---- LISTED ENTRIES

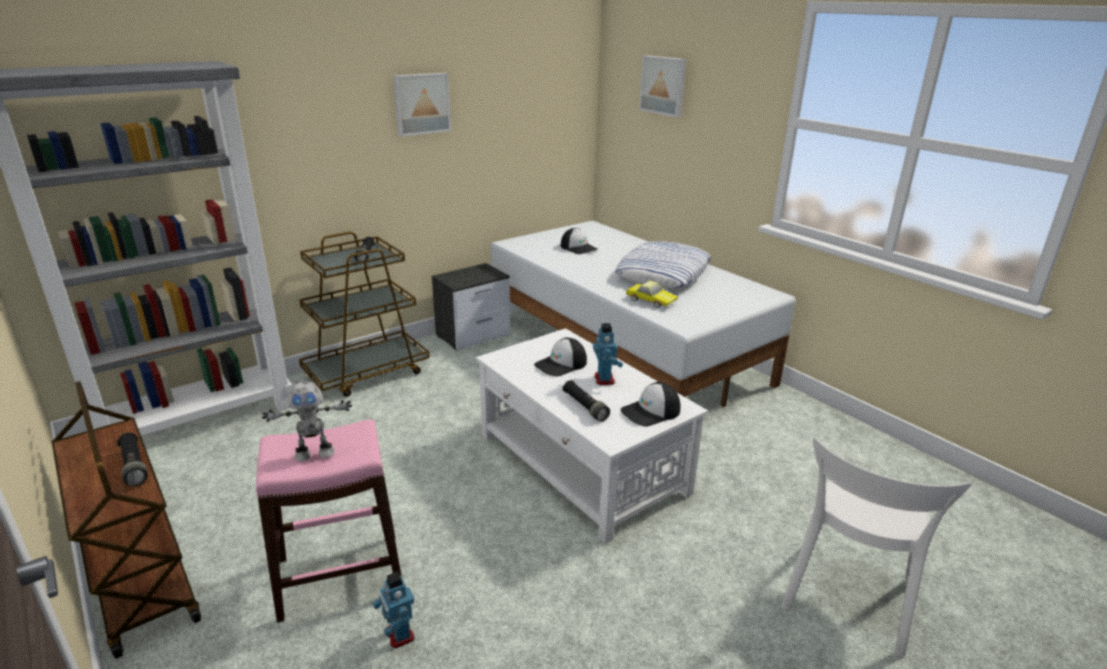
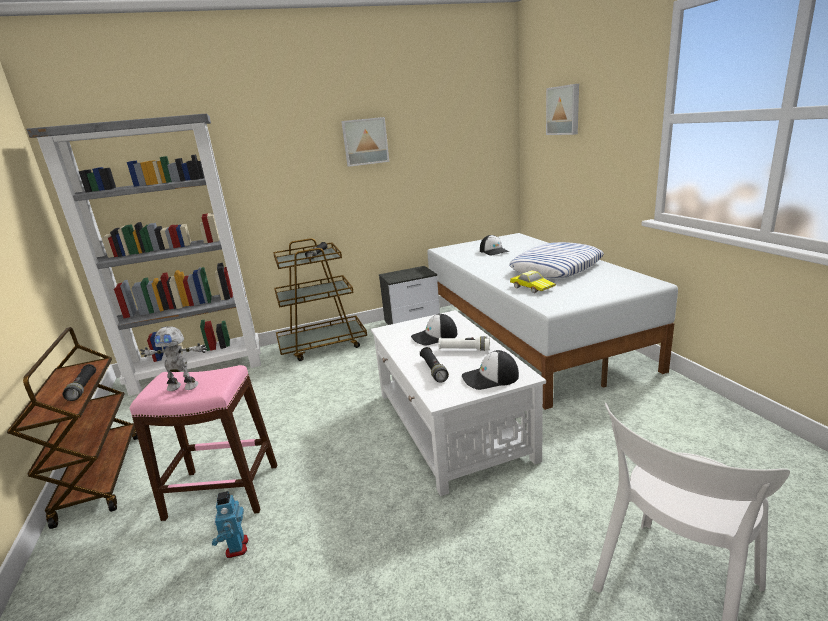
camera: 20 degrees right, 5 degrees down
toy robot [593,323,623,385] -> white flashlight [438,336,490,351]

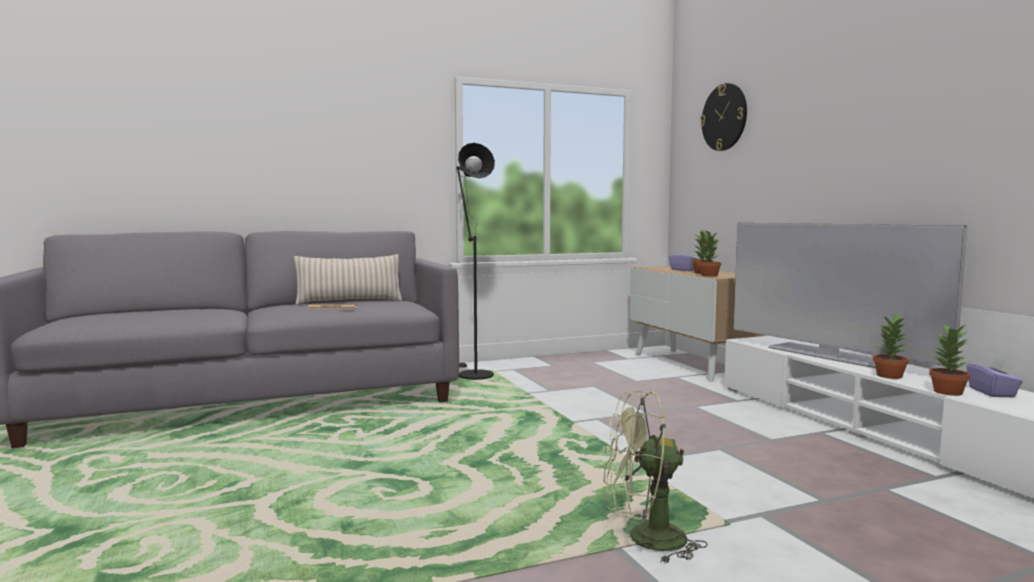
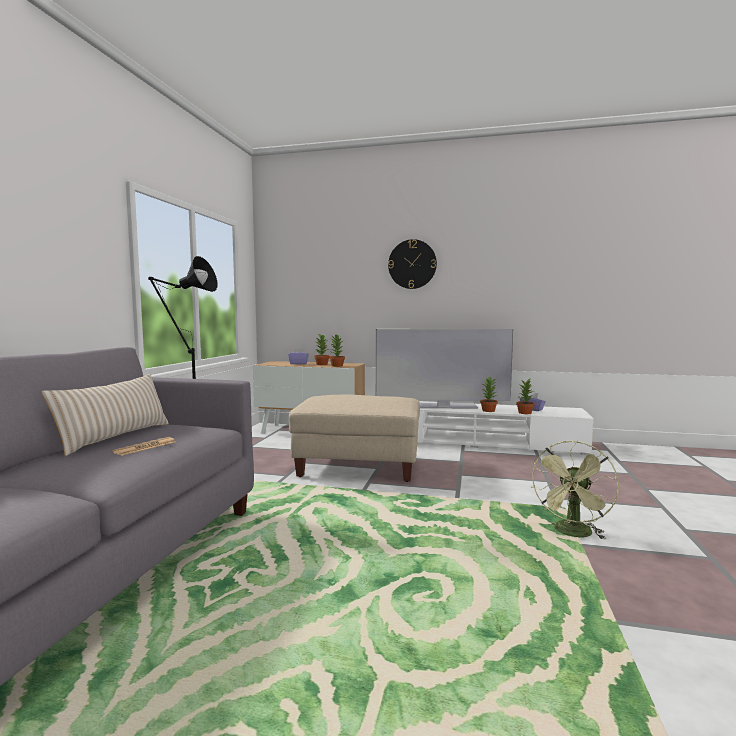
camera: 55 degrees left, 0 degrees up
wall clock [700,83,747,151] -> wall clock moved to [388,239,437,289]
none -> beige ottoman [289,395,420,482]

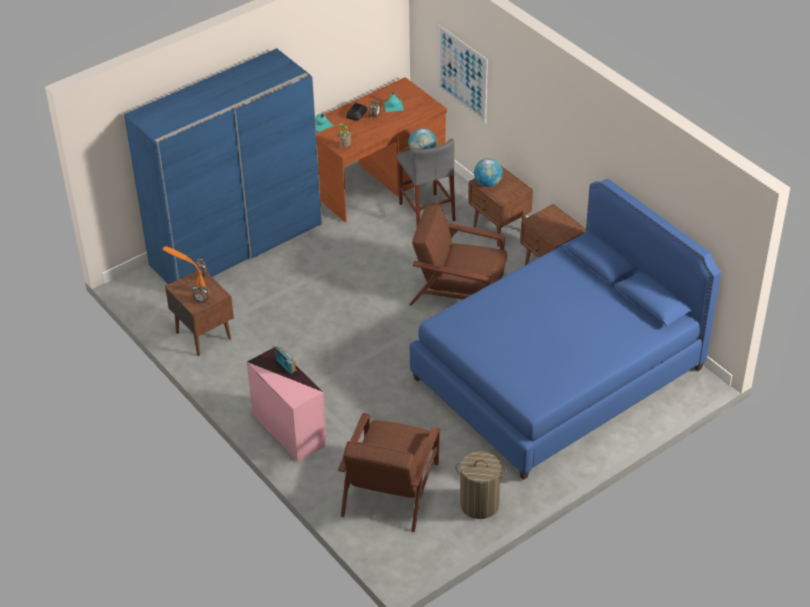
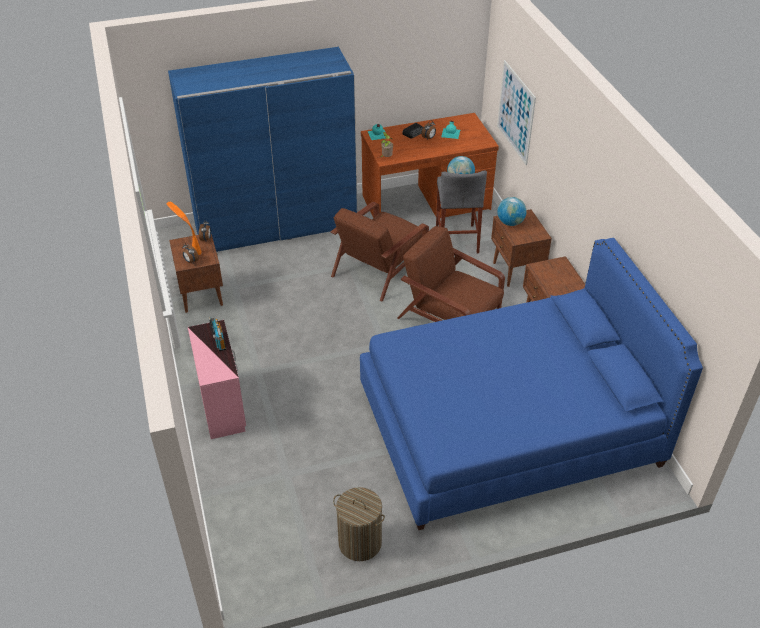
camera: 20 degrees right, 0 degrees up
brown armchair [338,413,440,532] -> brown armchair moved to [331,202,429,302]

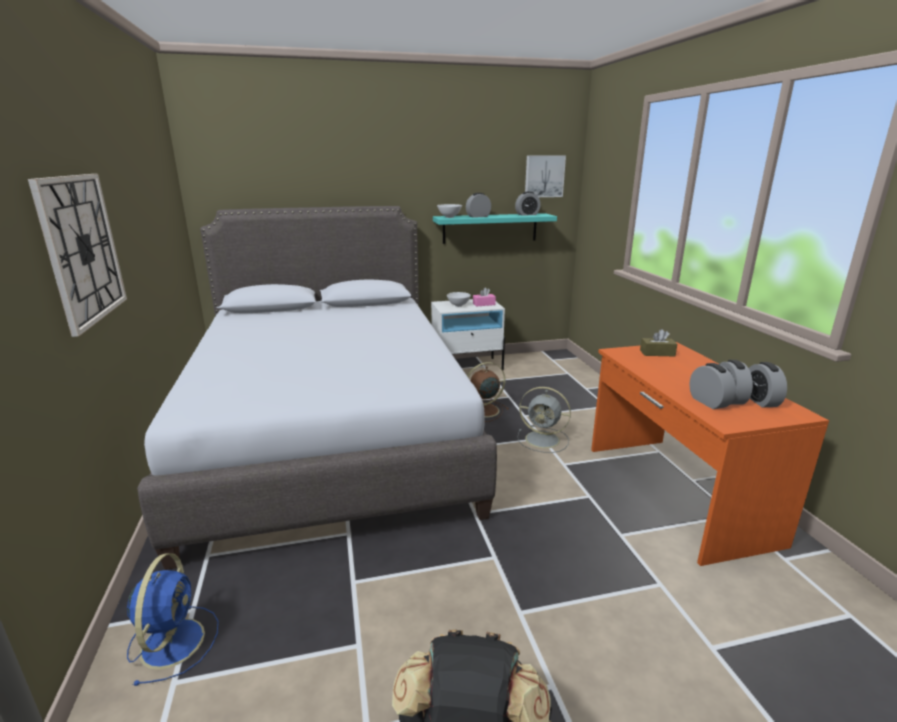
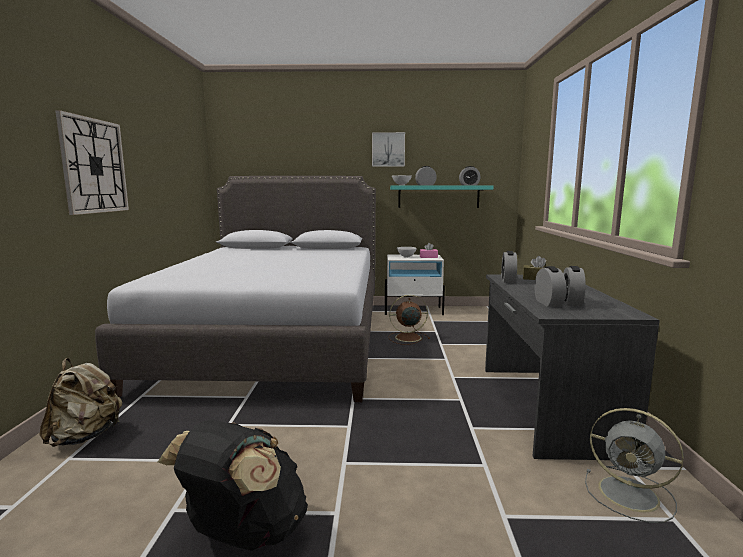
camera: 15 degrees right, 10 degrees down
blue fan [127,553,219,686] -> beige backpack [40,358,122,447]
grey fan [517,387,571,453] -> grey fan moved to [585,408,684,523]
picture [525,155,566,197] -> picture moved to [372,132,405,167]
orange desk [591,342,829,566] -> grey desk [485,274,660,460]
alarm clock [749,362,787,408] -> alarm clock moved to [501,251,517,283]

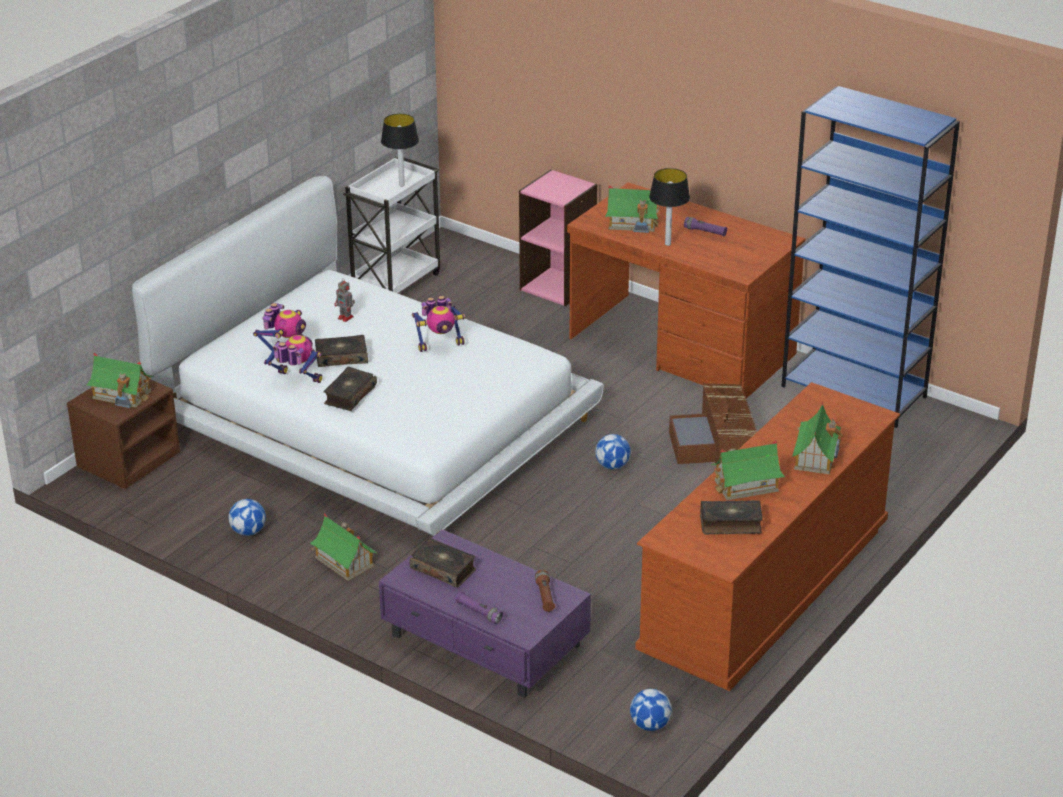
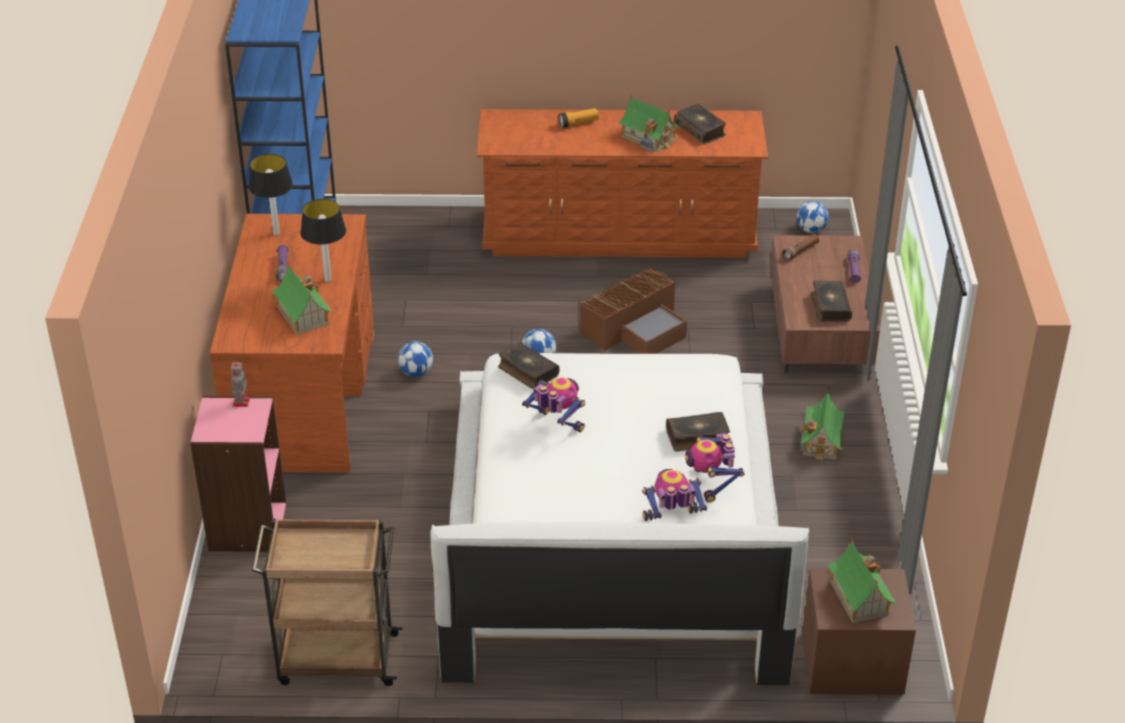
camera: 125 degrees left, 5 degrees up
football [229,499,266,536] -> football moved to [398,341,433,377]
book [315,335,368,367] -> book moved to [498,342,560,389]
toy robot [335,278,355,322] -> toy robot moved to [231,362,250,407]
white cart [343,157,440,293] -> brown cart [252,519,402,686]
purple coffee table [379,529,591,698] -> brown coffee table [770,235,880,373]
table lamp [381,114,419,187] -> table lamp moved to [248,154,293,235]
brown storage box [669,383,757,466] -> brown storage box moved to [580,267,687,354]
toy house [792,403,843,475] -> flashlight [558,108,599,128]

--------

> [AIM OF THE TASK]:
Look through the data above and report every line in which "beige" appears.

> [SOLUTION FOR THIS TASK]:
none -> beige ottoman [289,395,420,482]
blue fan [127,553,219,686] -> beige backpack [40,358,122,447]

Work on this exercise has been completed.